Can you convert the section of the data below that opens with the line containing "text at (729, 471): 1.60x0.70 -> 1.60x0.80" and closes with the line containing "text at (530, 2006): 1:75 -> 3:75", both ends included, into a Markdown table? Use the columns Row and Line, with each line's row number under Row, skip blank lines, and include no other lines.

*INPUT FOR THIS TASK*:

/---

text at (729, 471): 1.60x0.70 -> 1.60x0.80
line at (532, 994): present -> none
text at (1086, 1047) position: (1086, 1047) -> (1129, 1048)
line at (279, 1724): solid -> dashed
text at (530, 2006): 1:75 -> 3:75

\---
/---

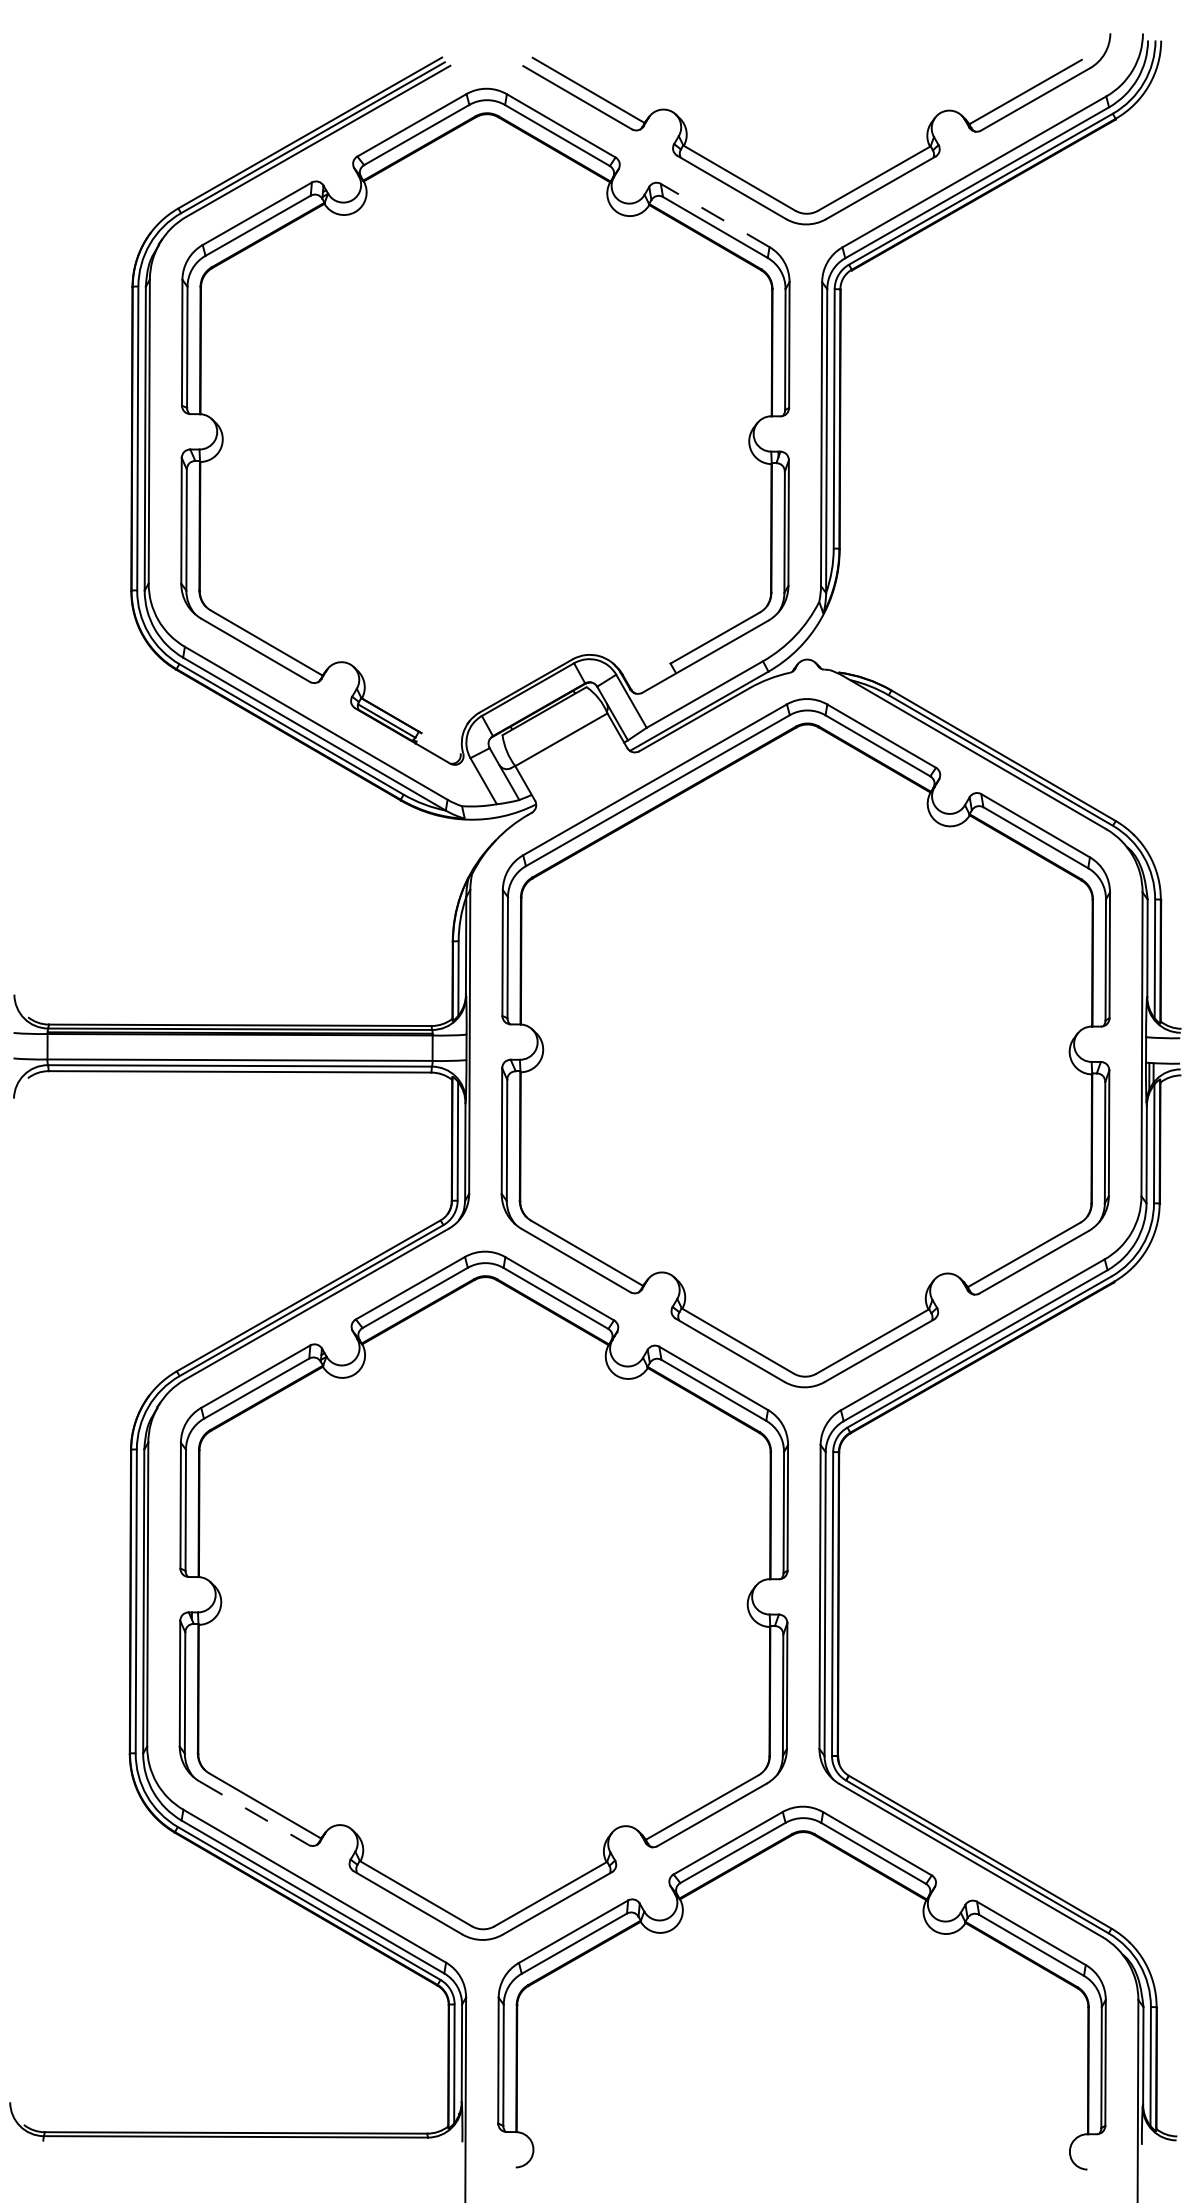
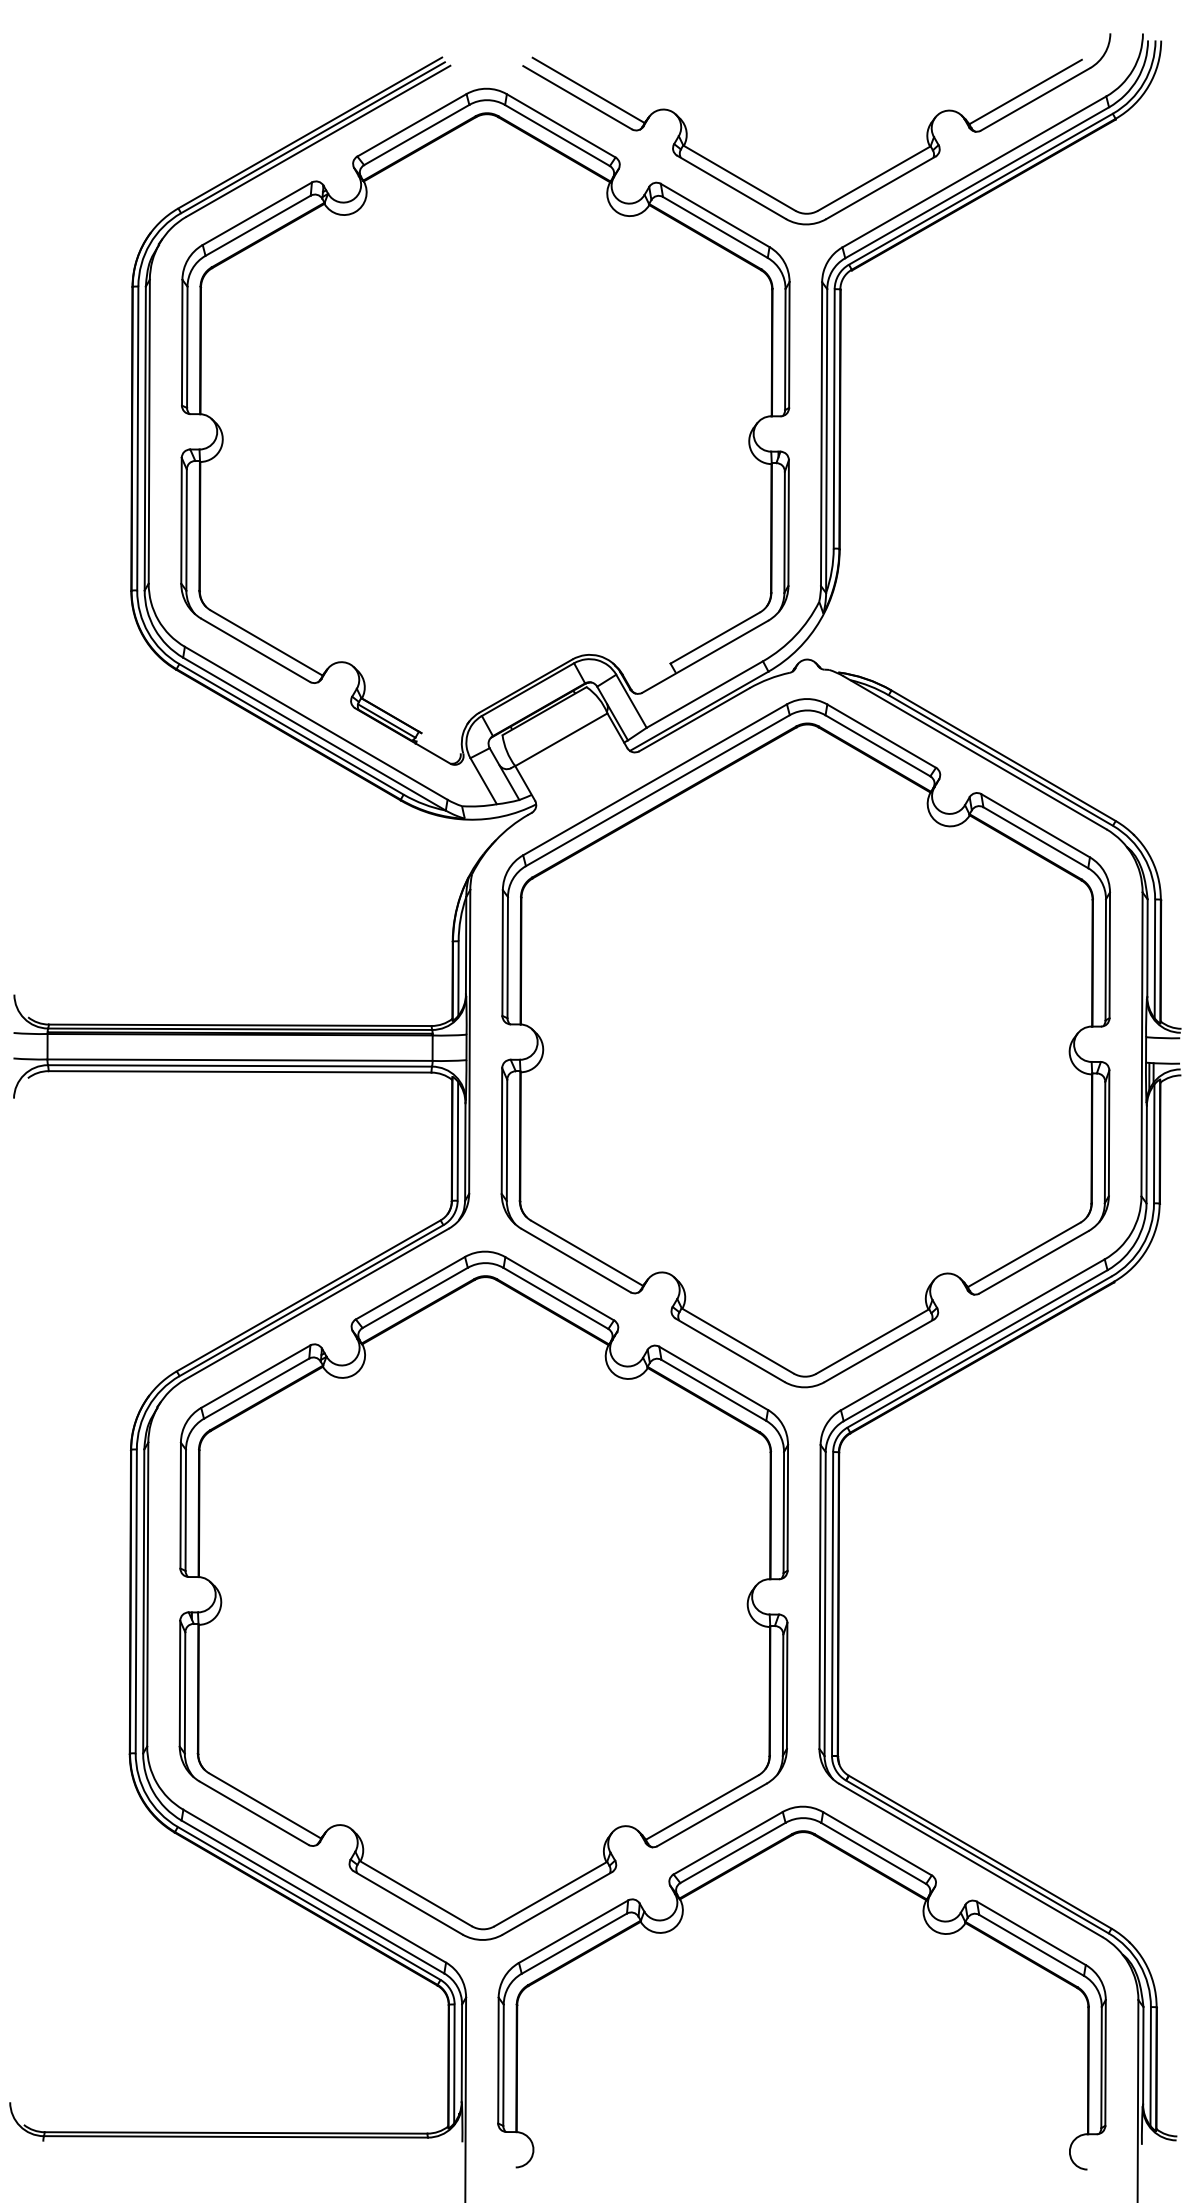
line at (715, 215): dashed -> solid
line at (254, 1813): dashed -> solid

\---

*ANSWER TO THE TASK*:
| Row | Line |
|---|---|
| 1 | text at (729, 471): 1.60x0.70 -> 1.60x0.80 |
| 2 | line at (532, 994): present -> none |
| 3 | text at (1086, 1047) position: (1086, 1047) -> (1129, 1048) |
| 4 | line at (279, 1724): solid -> dashed |
| 5 | text at (530, 2006): 1:75 -> 3:75 |